By Mark Astley , 21-Aug-2012

Fonterra, the world’s biggest exporter of dairy products, achieved a record export in the final three months of the 2011/12 season.

In May, June and July 2012, the co-operative shipped 620,000 tonnes of dairy products to more than 100 countries – an increase of 36% on the same three month period last year. During the final three months of the season, the firm traditionally ships around 450,000 tonnes of dairy products.

New Zealand-based Fonterra has cited record milk production by its 10,500 dairy farmer members in the 2011/12 season as a factor. Milk production was up 10% on 2010/11.

It has attributed the production increase to favourable weather conditions in the country during the season.

“The three main things that drove export growth this season,” a Fonterra spokesperson told DairyReporter.com. “We didn’t have any droughts, we didn’t have any floods and we achieved steady volume growth from our dairy farmers as a result.”

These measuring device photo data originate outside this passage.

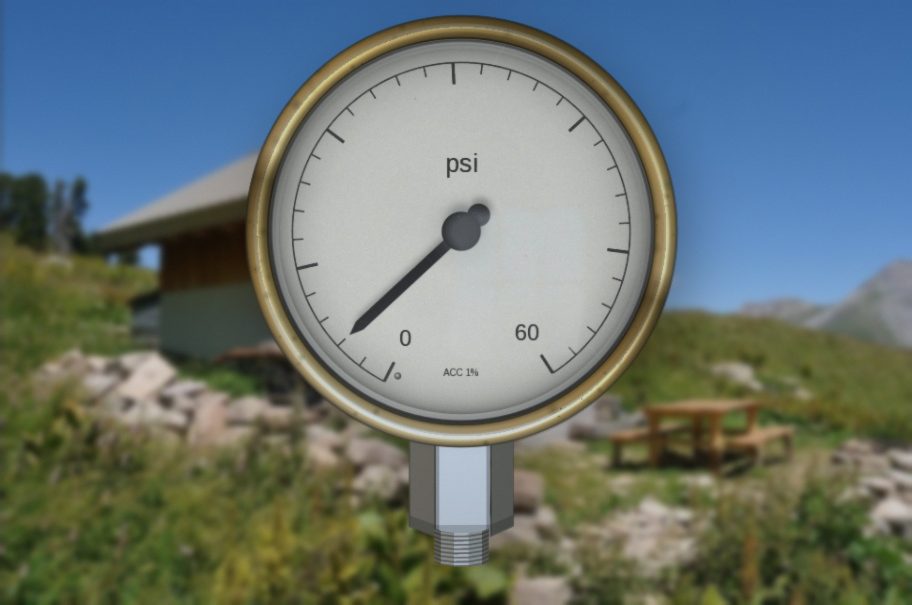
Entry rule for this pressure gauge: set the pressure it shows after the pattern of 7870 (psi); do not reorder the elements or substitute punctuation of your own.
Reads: 4 (psi)
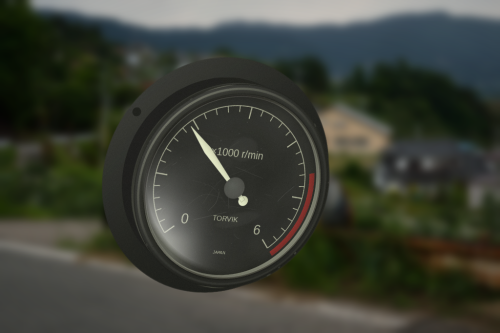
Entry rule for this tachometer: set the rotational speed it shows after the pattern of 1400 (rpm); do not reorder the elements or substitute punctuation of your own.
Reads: 1900 (rpm)
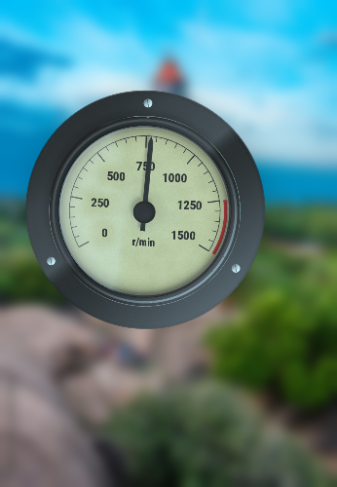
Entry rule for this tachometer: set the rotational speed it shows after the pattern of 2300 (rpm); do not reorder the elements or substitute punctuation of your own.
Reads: 775 (rpm)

“A great season weather-wise led to a great season volume-wise for us,” the spokesperson added.

Ramadan demand

Fonterra also experienced a higher-than-anticipated spike in export demand ahead of the Islamic festival of Ramadan.

Ramadan is the ninth month of the Islamic calendar – a time when Muslims across the world fast during hours of daylight. During this period, food is often bought in bulk. Fonterra exports a number of Anchor-branded products to the Middle East including cheese, butter and powdered milk.

As a result of the Ramadan spike, Fonterra was forced to charter a vessel to ship products to the Middle East. The vessel carried 7,500 tonnes of dairy products to ports in Dubai and Saudi Arabia.

The chartering of a vessel to export products was a first for Fonterra, which makes more than 90% of its revenue from outside New Zealand.

Fantastic season

“This has been a fantastic season for us at Fonterra and for our shareholders,” the spokesperson added.

“We would expect a steady amount of small growth, but the success of the New Zealand dairy industry is reliant on good weather. That often dictates growth from year-to-year.”

Earlier this month, Fonterra announced that the first bags of whole milk powder had rolled of the production line at its new $200m manufacturing site near Darfield in Canterbury.

Products manufactured at the plant are bound for South East Asia, China and the Middle East.